Wassail, wassail, all over the town,
The cup i
t is white; the ale it is brown…
New Year’s Eve had always been Elizabeth Tudor’s favorite part of Christmas. Not only the continuation of wassail caroling but the gift giving, the sumptuous array of food, the first foot custom, and the fireworks …
The cup it is made of the apple tree,
And so is the ale of the good barley.
But tonight she felt tied in knots so tight she could scream. Cecil was standing stiffly by, frowning despite the merriment. Meg had red eyes from crying about Ned, Jenks was testy, and Rosie was sulking over the queen’s continually sending her on distant errands. At the head table elevated on the dais, only Kat seemed to be oblivious to twisted tensions.

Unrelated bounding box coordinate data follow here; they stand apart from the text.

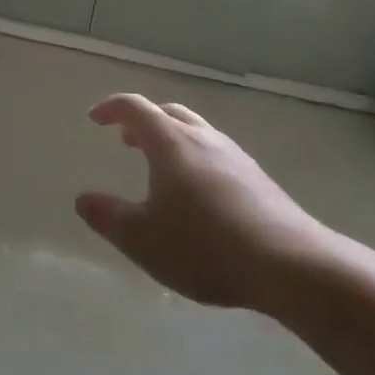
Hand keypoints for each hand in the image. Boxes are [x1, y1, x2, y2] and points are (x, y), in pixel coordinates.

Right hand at [76, 94, 336, 310]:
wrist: (291, 265)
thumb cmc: (204, 245)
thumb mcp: (142, 239)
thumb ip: (107, 217)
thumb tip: (83, 200)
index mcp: (170, 143)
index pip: (135, 108)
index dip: (111, 108)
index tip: (95, 119)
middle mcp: (203, 139)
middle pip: (169, 113)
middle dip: (144, 121)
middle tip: (126, 139)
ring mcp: (236, 157)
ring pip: (197, 132)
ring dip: (172, 140)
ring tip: (160, 167)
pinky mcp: (259, 180)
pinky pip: (218, 155)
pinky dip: (196, 159)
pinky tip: (199, 195)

So much in the queen’s view annoyed her, but then, she must admit, she was easily annoyed of late. Among her courtiers and guests seated below the elevated dais, Simon MacNair was all smiles and smooth manners as he chatted with Margaret, Countess Lennox, while her son Lord Darnley amused himself by leaning against the wall near the wassailers and ogling Giles Chatam.
The hall was ablaze with red and green torches sweetly perfuming the air, so Vicar Bane, who was still missing, hardly had a shadow to lurk in, should he appear. The pompous prig had now become first on her list of culprits, though she still had devised a way to test Sussex tonight He was vexing her this evening by whispering to almost everyone he met, all while glancing askance at his queen—or perhaps at Robin at her side.
Meanwhile, Robin was sticking too tight, with his hand on his ornate sword, whether to protect himself or her from the next onslaught, she was not sure. Worse, though the Lord of Misrule was expected to give commands for the festive evening, he seemed to think he could also order her about.
Robin rose to his feet and cued the royal trumpeters to herald his words. When their clarion tones died away, the hubbub in the vast hall, stuffed cheek by jowl with peers, nobles, advisors, ambassadors, senior household officials, and servants, slowly quieted.